Com’era la vita in questi insediamenti illegali?

Una visuale su Novi Beograd in una foto d'epoca

Una visuale su Novi Beograd in una foto d’epoca

Erano abitati principalmente da poveri, le condizioni di vita erano difficili. Le strade non erano asfaltate e quando pioveva la gente doveva procedere nel fango e viveva nella paura costante di essere sfrattata. Tutto il resto sembrava la classica vita di città. Belgrado era già una città mista, dove le classi sociali non erano strettamente separate; in ogni parte della città risiedeva gente povera e benestante. Penso che questo sia un grande aspetto positivo della nostra capitale.

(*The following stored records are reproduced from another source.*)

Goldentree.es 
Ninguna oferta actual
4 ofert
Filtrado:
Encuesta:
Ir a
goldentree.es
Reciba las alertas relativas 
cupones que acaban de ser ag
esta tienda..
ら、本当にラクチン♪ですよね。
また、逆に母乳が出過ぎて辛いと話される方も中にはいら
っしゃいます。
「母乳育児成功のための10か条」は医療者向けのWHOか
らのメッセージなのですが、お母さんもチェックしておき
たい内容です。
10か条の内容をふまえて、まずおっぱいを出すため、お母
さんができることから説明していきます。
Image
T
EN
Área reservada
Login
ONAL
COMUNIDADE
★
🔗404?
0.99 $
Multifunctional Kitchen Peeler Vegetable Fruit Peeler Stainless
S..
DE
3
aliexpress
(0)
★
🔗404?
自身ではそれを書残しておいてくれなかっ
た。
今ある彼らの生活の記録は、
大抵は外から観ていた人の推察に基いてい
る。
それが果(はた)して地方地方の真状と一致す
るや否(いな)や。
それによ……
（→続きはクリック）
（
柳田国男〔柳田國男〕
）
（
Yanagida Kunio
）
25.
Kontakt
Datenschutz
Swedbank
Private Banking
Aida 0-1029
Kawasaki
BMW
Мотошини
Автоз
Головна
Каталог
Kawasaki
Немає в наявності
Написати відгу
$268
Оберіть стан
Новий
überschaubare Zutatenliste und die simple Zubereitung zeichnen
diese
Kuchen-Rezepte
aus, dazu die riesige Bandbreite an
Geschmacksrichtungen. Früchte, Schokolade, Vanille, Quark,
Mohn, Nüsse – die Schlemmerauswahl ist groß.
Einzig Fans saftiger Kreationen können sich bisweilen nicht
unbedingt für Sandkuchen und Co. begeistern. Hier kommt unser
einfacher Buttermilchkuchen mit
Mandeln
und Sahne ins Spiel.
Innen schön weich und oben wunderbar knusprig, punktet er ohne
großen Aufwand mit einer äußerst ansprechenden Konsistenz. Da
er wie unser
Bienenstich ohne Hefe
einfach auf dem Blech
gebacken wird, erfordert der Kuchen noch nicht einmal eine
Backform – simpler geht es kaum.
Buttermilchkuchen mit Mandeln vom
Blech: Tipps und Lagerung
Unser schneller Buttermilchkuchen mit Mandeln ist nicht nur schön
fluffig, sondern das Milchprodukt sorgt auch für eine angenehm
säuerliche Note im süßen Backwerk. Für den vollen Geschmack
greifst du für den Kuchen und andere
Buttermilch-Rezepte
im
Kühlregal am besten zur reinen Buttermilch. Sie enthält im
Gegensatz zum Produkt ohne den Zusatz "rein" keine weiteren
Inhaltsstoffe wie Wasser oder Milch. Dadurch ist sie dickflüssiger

Gli esperti denunciano da decenni i danni causati dalle costruzioni illegali. Come mai questo problema è così difficile da risolvere?

In Serbia, la pianificazione urbanistica esiste da molto tempo. Ufficialmente dal 1867, data del primo piano di sviluppo di Belgrado a cura di Emilijan Josimović. Su questa base è stato costruito l’attuale centro di Belgrado. Altri piani di sviluppo erano in cantiere, ma la crescita urbana è stata troppo rapida … Mentre Emilijan Josimović immaginava il futuro centro cittadino, i quartieri circostanti erano già in via di sviluppo. Belgrado conobbe un grande boom demografico tra le due guerre: la sua popolazione passò da 90.000 a 300.000 abitanti. Di fronte a un tale aumento demografico, solo uno stato ben strutturato avrebbe potuto trovare soluzioni urbanistiche adeguate e il nostro non lo era. Certo, c’erano anche, come oggi, varie appropriazioni indebite e investimenti nefasti.

Come è cambiata la politica degli alloggi durante l’era socialista?

Il regime socialista si prendeva cura delle classi più povere, soprattutto dei lavoratori. L’attenzione si è concentrata su coloro che hanno contribuito allo sviluppo della società attraverso il loro lavoro. Negli anni Cinquanta e Sessanta la popolazione di Belgrado è quasi raddoppiata, ma questa volta il boom è stato accompagnato da costruzioni pianificate. Nella capitale si costruì molto di più e molto più rapidamente di prima, ma non fu abbastanza per far fronte agli arrivi. Sono quindi emersi “sbocchi” per cittadini senza un alloggio permanente, sotto forma di grandi insediamenti illegali, come ad esempio Kaluđerica. Lo stato socialista aveva chiaramente a cuore la questione degli alloggi. Il diritto alla casa è diventato un diritto implicito dei cittadini jugoslavi. Oggi non è più così.

Ciò ha migliorato la qualità complessiva dell’abitare?

Certo. Sono stati prescritti standard chiari. Elettricità, acqua e spesso riscaldamento erano dati per scontati. Anche negli insediamenti illegali lo stato garantiva elettricità e acqua, ovviamente tacitamente.

Come descriveresti l’attuale politica di alloggi sociali a Belgrado?

Mi sembra che lo stato se ne occupi solo sporadicamente. Nel recente passato, la maggior parte degli appartamenti sociali è stata costruita – giustamente – per i rifugiati dalla Croazia e dalla Bosnia ed Erzegovina. Oggi costruiamo principalmente per professioni di interesse pubblico, come l’esercito e la polizia, e molto poco per le persone in difficoltà. Lo stato continua a chiudere un occhio sulle costruzioni illegali. Solo che ora non riguarda solo gli edifici costruiti senza permesso per mancanza di mezzi, ma anche quelli che sono allo stesso tempo illegali, lussuosi e lucrativi, come ad esempio è il caso dell’hotel di 1000 mq a Pančićev Vrh (costruito illegalmente nel Parco Nazionale di Kopaonik , ndt).